Question

A well dug 20 m deep and it has a diameter 7 m. The earth which is so dug out is spread evenly on a rectangular plot 22 m long and 14 m broad. What is the height of platform formed?

Answer 1

first you find volume of well after that in the formula of volume of rectangles place all the value and find height
note:in the place of volume of rectangles place volume of well

Answer 2

Answer: The height of the platform is 2.5 m

Step-by-step explanation:

We are given a well which is dug and it is evenly spread out on a rectangular plot. So, to calculate the height of the platform, we will compare the volume of well and the platform.

A well is in the shape of right circular cylinder.

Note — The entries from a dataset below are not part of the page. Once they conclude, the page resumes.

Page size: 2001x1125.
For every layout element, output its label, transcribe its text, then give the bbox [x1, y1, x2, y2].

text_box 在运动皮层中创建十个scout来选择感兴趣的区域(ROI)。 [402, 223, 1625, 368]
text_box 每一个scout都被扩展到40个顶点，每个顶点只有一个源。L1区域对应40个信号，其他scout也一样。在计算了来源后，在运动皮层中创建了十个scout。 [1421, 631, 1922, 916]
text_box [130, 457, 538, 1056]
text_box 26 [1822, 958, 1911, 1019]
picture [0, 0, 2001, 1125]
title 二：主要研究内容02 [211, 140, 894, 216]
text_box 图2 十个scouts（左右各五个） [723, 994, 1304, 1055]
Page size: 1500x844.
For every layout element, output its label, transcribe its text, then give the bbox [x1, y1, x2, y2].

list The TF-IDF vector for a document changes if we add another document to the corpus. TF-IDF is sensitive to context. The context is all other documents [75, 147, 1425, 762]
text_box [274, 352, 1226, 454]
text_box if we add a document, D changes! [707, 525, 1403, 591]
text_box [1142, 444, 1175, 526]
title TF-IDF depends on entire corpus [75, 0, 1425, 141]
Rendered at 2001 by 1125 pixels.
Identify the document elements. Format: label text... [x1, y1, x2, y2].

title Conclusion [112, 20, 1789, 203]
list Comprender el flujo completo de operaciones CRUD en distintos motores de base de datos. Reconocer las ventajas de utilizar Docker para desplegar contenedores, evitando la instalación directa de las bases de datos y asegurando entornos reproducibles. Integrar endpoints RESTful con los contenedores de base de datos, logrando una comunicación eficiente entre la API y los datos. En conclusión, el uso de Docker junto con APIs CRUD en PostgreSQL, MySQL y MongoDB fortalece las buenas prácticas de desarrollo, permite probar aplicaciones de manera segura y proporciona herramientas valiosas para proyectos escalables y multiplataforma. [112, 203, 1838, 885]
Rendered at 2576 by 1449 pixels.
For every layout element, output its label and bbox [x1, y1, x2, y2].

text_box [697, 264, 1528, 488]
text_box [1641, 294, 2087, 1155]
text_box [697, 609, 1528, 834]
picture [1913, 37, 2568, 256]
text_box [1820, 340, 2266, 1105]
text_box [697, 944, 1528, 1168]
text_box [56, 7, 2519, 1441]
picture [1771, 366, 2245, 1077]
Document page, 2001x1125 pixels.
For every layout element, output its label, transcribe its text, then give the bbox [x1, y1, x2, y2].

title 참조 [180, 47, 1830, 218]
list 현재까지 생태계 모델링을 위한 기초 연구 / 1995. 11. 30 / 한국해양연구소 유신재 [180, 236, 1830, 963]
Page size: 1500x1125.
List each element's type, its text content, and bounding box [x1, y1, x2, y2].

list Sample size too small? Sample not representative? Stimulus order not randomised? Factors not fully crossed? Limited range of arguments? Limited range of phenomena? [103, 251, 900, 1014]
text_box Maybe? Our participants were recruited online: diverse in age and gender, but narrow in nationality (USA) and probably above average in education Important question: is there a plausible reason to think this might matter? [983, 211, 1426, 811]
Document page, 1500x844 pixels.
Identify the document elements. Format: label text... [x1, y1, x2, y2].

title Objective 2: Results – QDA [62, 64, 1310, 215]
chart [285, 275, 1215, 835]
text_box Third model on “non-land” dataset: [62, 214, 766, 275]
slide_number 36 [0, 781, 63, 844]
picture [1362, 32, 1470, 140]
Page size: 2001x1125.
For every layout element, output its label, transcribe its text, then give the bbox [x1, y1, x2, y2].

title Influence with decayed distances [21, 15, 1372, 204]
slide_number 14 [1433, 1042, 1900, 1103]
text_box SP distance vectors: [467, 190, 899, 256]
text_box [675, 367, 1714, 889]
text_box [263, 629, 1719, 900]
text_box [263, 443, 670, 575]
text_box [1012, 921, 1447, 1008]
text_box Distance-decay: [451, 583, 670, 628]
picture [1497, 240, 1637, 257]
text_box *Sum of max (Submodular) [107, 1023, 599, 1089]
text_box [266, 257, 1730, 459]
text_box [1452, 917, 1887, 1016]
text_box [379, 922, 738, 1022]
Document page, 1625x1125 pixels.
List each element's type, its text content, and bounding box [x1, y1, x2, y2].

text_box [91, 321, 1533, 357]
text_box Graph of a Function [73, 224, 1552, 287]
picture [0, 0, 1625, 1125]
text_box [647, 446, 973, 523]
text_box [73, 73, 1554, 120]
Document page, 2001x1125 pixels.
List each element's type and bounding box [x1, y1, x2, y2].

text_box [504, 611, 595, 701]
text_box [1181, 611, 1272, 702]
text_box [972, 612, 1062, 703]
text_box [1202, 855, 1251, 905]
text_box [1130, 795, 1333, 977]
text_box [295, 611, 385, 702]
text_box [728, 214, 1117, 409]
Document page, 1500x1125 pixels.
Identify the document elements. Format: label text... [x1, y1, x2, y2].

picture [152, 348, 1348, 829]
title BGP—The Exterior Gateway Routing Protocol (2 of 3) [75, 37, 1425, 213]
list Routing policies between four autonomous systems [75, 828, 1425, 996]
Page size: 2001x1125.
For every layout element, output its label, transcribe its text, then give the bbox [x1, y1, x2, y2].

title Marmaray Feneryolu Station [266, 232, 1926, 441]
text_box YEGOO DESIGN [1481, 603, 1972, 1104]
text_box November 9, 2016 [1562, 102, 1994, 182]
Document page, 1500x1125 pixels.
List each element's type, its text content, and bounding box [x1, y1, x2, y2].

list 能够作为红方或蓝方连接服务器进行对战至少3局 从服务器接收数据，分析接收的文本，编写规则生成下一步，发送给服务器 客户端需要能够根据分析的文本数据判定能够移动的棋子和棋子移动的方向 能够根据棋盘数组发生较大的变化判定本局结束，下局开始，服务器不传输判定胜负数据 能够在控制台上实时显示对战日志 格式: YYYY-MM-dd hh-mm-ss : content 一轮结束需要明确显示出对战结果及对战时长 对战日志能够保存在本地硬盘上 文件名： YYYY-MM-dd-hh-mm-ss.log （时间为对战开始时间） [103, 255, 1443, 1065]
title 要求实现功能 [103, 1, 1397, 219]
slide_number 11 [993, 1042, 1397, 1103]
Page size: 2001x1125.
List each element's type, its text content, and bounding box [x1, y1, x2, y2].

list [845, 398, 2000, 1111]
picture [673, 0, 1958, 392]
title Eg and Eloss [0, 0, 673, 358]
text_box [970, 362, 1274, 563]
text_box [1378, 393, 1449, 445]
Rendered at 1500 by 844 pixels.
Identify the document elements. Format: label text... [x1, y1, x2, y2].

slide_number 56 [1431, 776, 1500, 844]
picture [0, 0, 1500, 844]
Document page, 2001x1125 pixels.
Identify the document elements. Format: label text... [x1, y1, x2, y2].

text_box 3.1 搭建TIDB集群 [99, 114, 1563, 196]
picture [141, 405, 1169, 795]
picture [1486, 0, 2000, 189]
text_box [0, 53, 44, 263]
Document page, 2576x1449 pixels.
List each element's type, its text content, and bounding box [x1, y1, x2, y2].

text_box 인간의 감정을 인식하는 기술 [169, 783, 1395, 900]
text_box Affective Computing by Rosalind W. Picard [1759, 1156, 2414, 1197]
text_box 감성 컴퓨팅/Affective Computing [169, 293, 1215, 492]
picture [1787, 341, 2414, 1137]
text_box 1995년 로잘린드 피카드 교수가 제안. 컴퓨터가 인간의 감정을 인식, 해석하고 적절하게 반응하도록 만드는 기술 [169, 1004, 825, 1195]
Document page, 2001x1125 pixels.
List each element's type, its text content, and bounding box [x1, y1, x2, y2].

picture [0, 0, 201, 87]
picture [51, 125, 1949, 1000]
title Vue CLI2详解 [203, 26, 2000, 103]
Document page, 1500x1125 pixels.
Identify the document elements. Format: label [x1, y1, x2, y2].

Volume of right circular cylinder = Volume of rectangular plot

$\pi r^2h=lbh$

where,

$\pi=\frac{22}{7}$

r = radius of the cylinder = $\frac{d}{2}=\frac{7}{2}m$

h = height of the cylinder = 20 m

l = length of the rectangular plot = 22 m

b = breadth of the rectangular plot = 14 m

h = height of the rectangular plot = ? m

Putting values in above equation, we get:

$\frac{22}{7}\times \frac{7}{2}\times \frac{7}{2}\times 20=22\times 14\times h\\\\h=\frac{5}{2}=2.5m$

Hence, the height of the platform is 2.5 m